By @linotype - 7 months
What does "illegal" mean? Why is it in quotes? Did they break the law or not? If they didn't break the law, if they adhered to the deal they negotiated with Ireland, isn't this a dangerous precedent? You can just ignore deals because you (EU) said so?

Edit: Please downvote me if you must but also post a comment about why I'm wrong. Thanks!

By @TrackerFF - 7 months
It’s a drop in the bucket and cost of doing business.
By @skc - 7 months
Pocket change
By @SanjayMehta - 7 months
I’m confused.

So EU runs Ireland’s tax system? What happened to sovereignty? How does this work?

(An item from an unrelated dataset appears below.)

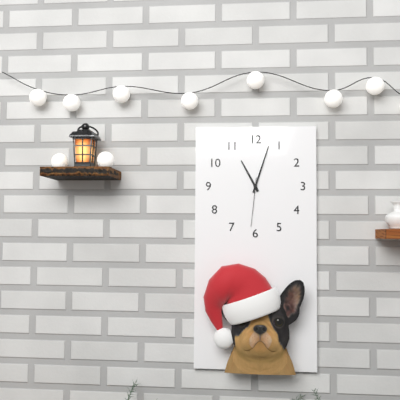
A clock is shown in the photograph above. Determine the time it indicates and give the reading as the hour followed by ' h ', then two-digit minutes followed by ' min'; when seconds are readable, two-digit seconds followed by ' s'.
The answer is 11 h 03 min 31 s
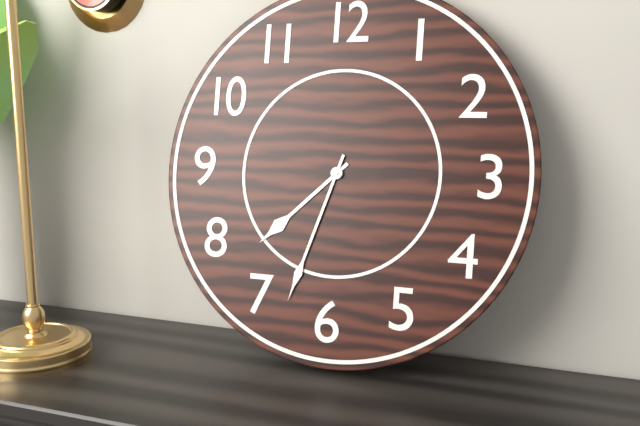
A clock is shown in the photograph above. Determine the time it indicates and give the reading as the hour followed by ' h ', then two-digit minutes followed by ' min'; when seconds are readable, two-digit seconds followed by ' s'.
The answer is 7 h 33 min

By @K3V1N_FLYNN - 7 months
Eventually Apple will pull out of Europe and I’ll be sitting back laughing my ass off.
By @floppiplopp - 7 months
Nice.
By @verzali - 7 months
Maybe now the Irish government could do something about the housing crisis. Ah who I am kidding, they'll blow it all on fancy hats or some such.
By @InsomniacL - 7 months
Seems wrong that Ireland cheated the system to attract tech companies then also gets a huge payout.
By @librasteve - 7 months
prior to brexit, the UK lost a ton of US inward direct investment to Eire … Dell, Intel, Apple etc. the factors were Eire corporation tax was low and public policy was to footdrag in the attempts to set an EU minimum tax, fantastic lobbying by Irish representatives in Washington leveraging the big Irish diaspora, big subsidies that walked to the edge of the EU rules (as seen here), and an English speaking workforce with ability to bring in speakers of all national languages for EU wide customer support

meantime the UK civil service was gold plating the EU rules and then came the brexit disaster

By @mvanbaak - 7 months
As a eu citizen, what is the impact of this to me? Will this money be used for us? Nope. Some club of politicians will have a nice bonus, FAANG will be more aggressive against the EU. Look, if rules are broken ppl will have to be held responsible. But thats not entirey clear in this case.

Thanks again EU

By @postepowanieadm - 7 months
That will hit Irish economy really hard. Good.
By @Laaas - 7 months
It seems that Ireland giving aid specific to Apple and not others is the crux of the issue? Not sure how that’s illegal.
By @dmitrygr - 7 months
This means that every company now needs a lawyer who understands the Treaty of Lisbon! Just in case some EU country tells them to do X, they now need to know if said country can actually say so! How is this a good thing?